Problem description:
Omit all pictures. Print the remaining lines exactly, from the start of the data through the line containing "A student found".

Data excerpts:

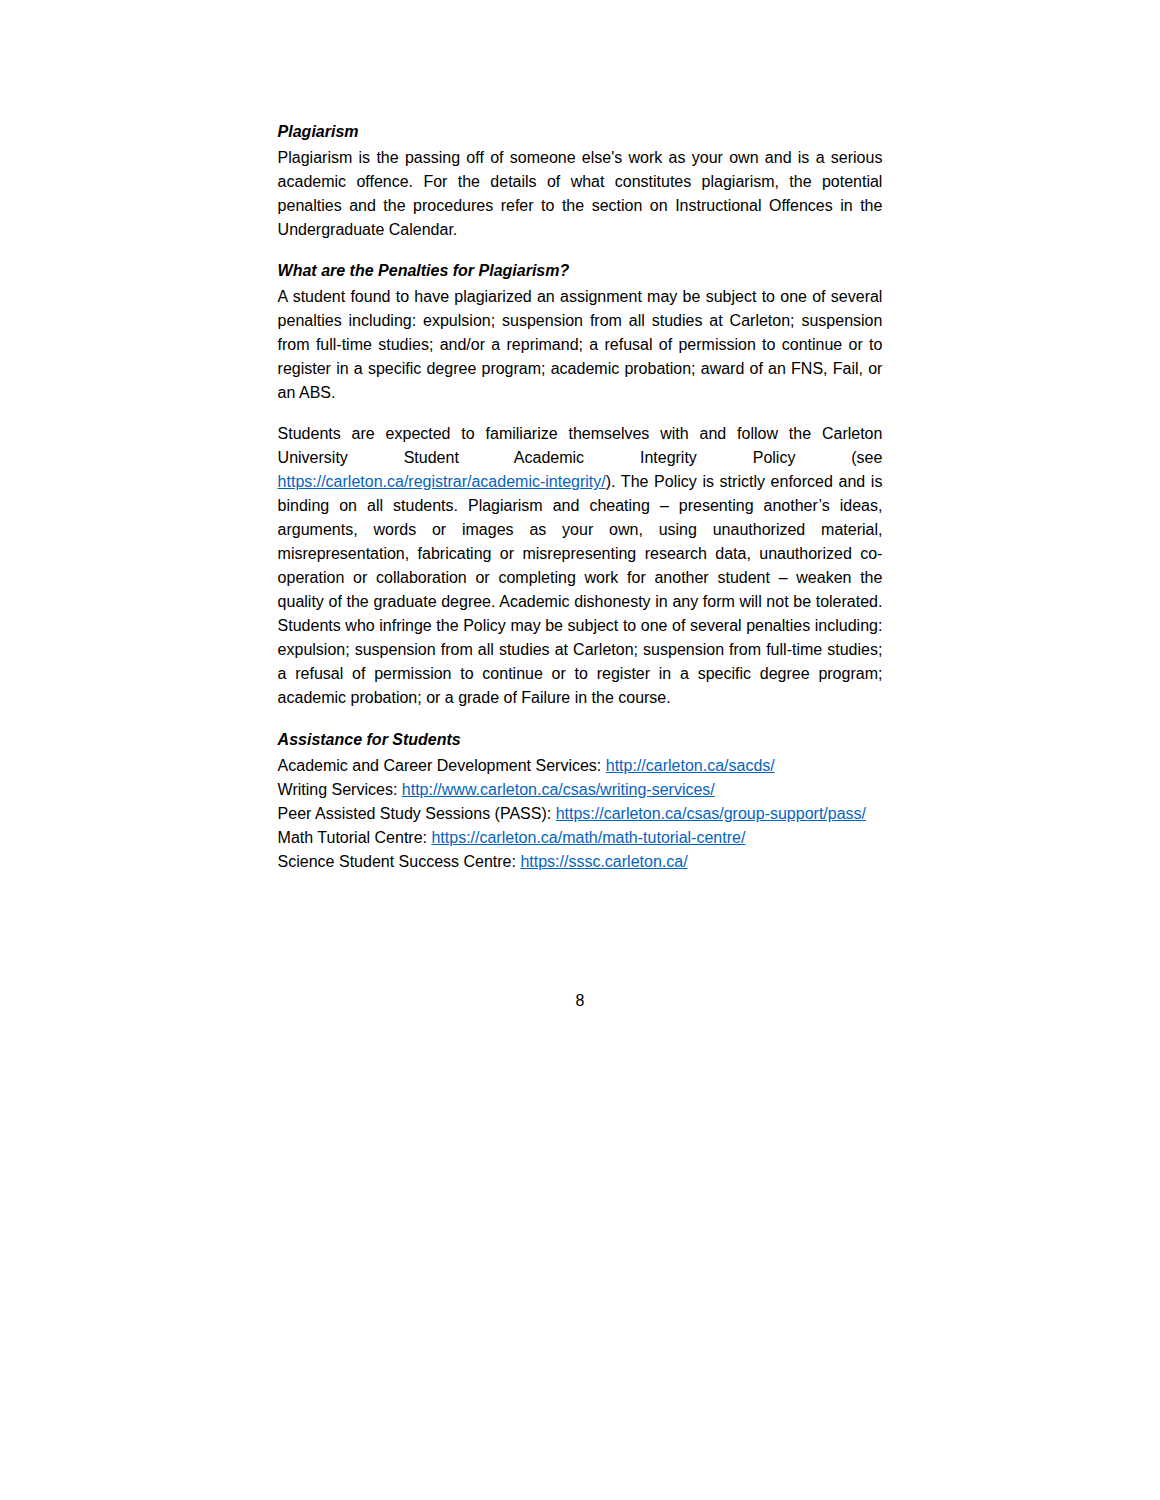Plagiarism
Plagiarism is the passing off of someone else's work as your own and is a serious academic offence. For the details of what constitutes plagiarism, the potential penalties and the procedures refer to the section on Instructional Offences in the Undergraduate Calendar.
What are the Penalties for Plagiarism?
A student found to have plagiarized an assignment may be subject to one of several penalties including: expulsion; suspension from all studies at Carleton; suspension from full-time studies; and/or a reprimand; a refusal of permission to continue or to register in a specific degree program; academic probation; award of an FNS, Fail, or an ABS.
Students are expected to familiarize themselves with and follow the Carleton University Student Academic Integrity Policy (see https://carleton.ca/registrar/academic-integrity/). The Policy is strictly enforced and is binding on all students. Plagiarism and cheating – presenting another’s ideas, arguments, words or images as your own, using unauthorized material, misrepresentation, fabricating or misrepresenting research data, unauthorized co-operation or collaboration or completing work for another student – weaken the quality of the graduate degree. Academic dishonesty in any form will not be tolerated. Students who infringe the Policy may be subject to one of several penalties including: expulsion; suspension from all studies at Carleton; suspension from full-time studies; a refusal of permission to continue or to register in a specific degree program; academic probation; or a grade of Failure in the course.
Assistance for Students
Academic and Career Development Services: http://carleton.ca/sacds/
Writing Services: http://www.carleton.ca/csas/writing-services/
Peer Assisted Study Sessions (PASS): https://carleton.ca/csas/group-support/pass/
Math Tutorial Centre: https://carleton.ca/math/math-tutorial-centre/
Science Student Success Centre: https://sssc.carleton.ca/
8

Response to this task:
Plagiarism
Plagiarism is the passing off of someone else's work as your own and is a serious academic offence. For the details of what constitutes plagiarism, the potential penalties and the procedures refer to the section on Instructional Offences in the Undergraduate Calendar.
What are the Penalties for Plagiarism?
A student found to have plagiarized an assignment may be subject to one of several penalties including: expulsion; suspension from all studies at Carleton; suspension from full-time studies; and/or a reprimand; a refusal of permission to continue or to register in a specific degree program; academic probation; award of an FNS, Fail, or an ABS.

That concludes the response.